Rheumatology Department, University Hospital of Vigo, Vigo, Spain.
Front Immunol. 2023 Dec 14;14:1277267. doi: 10.3389/fimmu.2023.1277267. eCollection 2023.
Endothelial cell (EC) dysfunction is a hallmark of Systemic Lupus Erythematosus (SLE) and Tie2 is a receptor essential for vascular stability. Inflammatory processes promote inhibition of Tie2 homeostatic activation, driving vascular dysfunction. In this work we determined whether type I Interferons (IFN) induce Tie2 signalling-mediated endothelial dysfunction in patients with SLE. Serum levels of Angiopoietin (Ang)-1, Ang-2 and soluble (s)Tie1 in patients with SLE and healthy controls were measured by ELISA. Monocytes from patients with SLE and Human Umbilical Vein EC (HUVEC) were stimulated with IFN-α, IFN-β (1000 I.U.) or SLE serum (20%). mRNA and protein expression, phosphorylation and translocation were determined by quantitative PCR, ELISA, Western Blot, flow cytometry and confocal microscopy. Viability and angiogenic capacity were determined by calcein and tube formation assays. We found that sTie1 and Ang-2 serum levels were increased and Ang-1 decreased in patients with SLE and were associated with clinical characteristics. Type I IFN significantly decreased Ang-1 and increased Ang-2 in monocytes from patients with SLE. Type I IFN increased sTie1 and Ang-2 secretion and reduced Tie2 activation in HUVEC. Functionally, type I IFN significantly reduced EC viability and impaired angiogenesis in a Tie2 signalling-dependent manner. Finally, SLE serum increased Ang-2 and sTie1 secretion and significantly decreased tube formation. Importantly, Tie1 and IFNAR1 knockdown reversed these effects in tube formation. Overall, type I IFN play an important role in the stability of EC by inhibiting Tie2 signalling, suggesting that these processes may be implicated in the cardiovascular events observed in patients with SLE.
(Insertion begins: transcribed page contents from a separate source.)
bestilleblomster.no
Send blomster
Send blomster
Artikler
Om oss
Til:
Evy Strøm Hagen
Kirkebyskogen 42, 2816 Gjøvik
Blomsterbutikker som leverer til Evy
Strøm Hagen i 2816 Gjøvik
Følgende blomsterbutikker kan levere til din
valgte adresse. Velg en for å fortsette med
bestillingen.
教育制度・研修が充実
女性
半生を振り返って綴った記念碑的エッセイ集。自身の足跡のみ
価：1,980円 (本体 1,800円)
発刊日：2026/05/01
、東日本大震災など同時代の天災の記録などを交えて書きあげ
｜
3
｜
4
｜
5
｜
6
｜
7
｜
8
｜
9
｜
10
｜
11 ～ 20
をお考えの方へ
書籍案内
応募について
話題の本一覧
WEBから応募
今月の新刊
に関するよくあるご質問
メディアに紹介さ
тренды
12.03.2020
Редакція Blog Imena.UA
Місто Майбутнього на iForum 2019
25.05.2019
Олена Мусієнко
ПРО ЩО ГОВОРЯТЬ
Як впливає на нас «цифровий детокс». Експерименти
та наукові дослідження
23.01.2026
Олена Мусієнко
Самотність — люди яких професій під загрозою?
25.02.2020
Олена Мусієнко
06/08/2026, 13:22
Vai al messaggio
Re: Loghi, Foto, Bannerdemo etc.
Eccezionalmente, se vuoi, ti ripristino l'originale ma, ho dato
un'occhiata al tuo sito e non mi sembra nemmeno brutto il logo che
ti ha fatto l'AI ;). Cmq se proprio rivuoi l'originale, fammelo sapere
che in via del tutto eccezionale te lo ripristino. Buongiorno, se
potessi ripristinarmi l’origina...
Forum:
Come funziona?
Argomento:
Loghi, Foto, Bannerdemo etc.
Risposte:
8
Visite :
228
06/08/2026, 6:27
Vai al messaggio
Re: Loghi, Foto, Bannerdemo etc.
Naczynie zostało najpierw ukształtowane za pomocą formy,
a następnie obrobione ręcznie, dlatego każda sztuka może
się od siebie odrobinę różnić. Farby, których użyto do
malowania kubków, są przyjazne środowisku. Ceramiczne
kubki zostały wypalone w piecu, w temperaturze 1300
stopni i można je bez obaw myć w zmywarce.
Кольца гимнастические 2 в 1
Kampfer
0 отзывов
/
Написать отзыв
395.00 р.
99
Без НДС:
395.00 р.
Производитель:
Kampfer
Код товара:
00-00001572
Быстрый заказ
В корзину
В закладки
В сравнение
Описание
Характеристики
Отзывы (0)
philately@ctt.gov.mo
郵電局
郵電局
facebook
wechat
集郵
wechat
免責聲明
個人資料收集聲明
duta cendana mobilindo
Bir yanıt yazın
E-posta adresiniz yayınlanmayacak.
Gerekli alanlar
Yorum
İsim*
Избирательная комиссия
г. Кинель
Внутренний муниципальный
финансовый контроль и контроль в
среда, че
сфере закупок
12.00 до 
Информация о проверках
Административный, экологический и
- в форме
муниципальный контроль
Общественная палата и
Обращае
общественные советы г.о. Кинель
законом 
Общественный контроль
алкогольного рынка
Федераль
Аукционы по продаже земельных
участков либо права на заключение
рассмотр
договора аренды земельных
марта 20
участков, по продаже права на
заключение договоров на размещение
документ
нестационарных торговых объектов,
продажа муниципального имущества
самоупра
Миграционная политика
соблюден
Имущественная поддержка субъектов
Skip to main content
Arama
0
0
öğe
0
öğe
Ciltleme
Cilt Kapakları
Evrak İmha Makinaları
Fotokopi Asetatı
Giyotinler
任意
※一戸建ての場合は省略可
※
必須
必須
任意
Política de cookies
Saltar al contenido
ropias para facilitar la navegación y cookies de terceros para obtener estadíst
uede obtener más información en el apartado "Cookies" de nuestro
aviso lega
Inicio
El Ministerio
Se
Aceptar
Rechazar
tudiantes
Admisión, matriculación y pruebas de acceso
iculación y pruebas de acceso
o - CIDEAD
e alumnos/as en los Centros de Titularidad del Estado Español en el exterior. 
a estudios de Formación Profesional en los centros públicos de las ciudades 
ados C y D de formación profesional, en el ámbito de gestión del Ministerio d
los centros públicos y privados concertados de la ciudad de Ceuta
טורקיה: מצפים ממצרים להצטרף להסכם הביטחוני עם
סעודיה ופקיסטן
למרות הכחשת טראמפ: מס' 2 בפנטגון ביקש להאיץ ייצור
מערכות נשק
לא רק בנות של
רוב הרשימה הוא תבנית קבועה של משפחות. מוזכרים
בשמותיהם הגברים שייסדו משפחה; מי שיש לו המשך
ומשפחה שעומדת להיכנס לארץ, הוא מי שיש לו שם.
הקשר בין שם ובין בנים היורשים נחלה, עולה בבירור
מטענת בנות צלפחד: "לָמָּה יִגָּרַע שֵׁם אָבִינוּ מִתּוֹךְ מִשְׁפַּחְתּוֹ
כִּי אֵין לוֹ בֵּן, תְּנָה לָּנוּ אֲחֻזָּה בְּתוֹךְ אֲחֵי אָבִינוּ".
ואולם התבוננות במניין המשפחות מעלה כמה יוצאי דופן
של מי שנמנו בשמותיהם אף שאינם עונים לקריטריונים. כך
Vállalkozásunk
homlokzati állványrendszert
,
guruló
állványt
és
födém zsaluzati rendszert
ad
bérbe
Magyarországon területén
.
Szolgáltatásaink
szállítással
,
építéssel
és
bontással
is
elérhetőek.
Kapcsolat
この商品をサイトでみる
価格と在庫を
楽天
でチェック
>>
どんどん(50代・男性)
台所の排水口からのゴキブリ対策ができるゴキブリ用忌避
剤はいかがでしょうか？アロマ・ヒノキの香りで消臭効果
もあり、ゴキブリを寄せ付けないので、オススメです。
内皮细胞 (EC) 功能障碍是系统性红斑狼疮 (SLE) 的标志,而 Tie2 是血管稳定性所必需的受体。炎症过程促进 Tie2 稳态激活的抑制,导致血管功能障碍。在这项工作中,我们确定了 I 型干扰素 (IFN) 是否会诱导 SLE 患者的 Tie2 信号介导的内皮功能障碍。通过 ELISA 测定 SLE 患者和健康对照者血清中血管生成素 (Ang)-1、Ang-2 和可溶性 (s)Tie1 的水平。用 IFN-α、IFN-β (1000 I.U.) 或 SLE 血清 (20%) 刺激 SLE 患者的单核细胞和人脐静脉内皮细胞 (HUVEC)。通过定量 PCR、ELISA、Western blot、流式细胞术和共聚焦显微镜测定 mRNA 和蛋白表达、磷酸化和转位。通过钙黄绿素和管形成测定法测定细胞活力和血管生成能力。我们发现,SLE 患者的 sTie1 和 Ang-2 血清水平升高,Ang-1 降低,且与临床特征相关。I 型 IFN 显著降低了 SLE 患者单核细胞中的 Ang-1 并增加了 Ang-2。I 型 IFN 增加了 HUVEC 中 sTie1 和 Ang-2 的分泌,并降低了 Tie2 的激活。功能上,I 型 IFN 显著降低了 EC 的活力,并以 Tie2 信号依赖性方式损害了血管生成。最后,SLE 血清增加了 Ang-2 和 sTie1 的分泌,并显著减少了管形成。重要的是,Tie1 和 IFNAR1 的敲低逆转了管形成中的这些作用。总之,I 型 IFN 通过抑制 Tie2 信号在 EC 的稳定性中发挥重要作用,这表明这些过程可能与 SLE 患者观察到的心血管事件有关。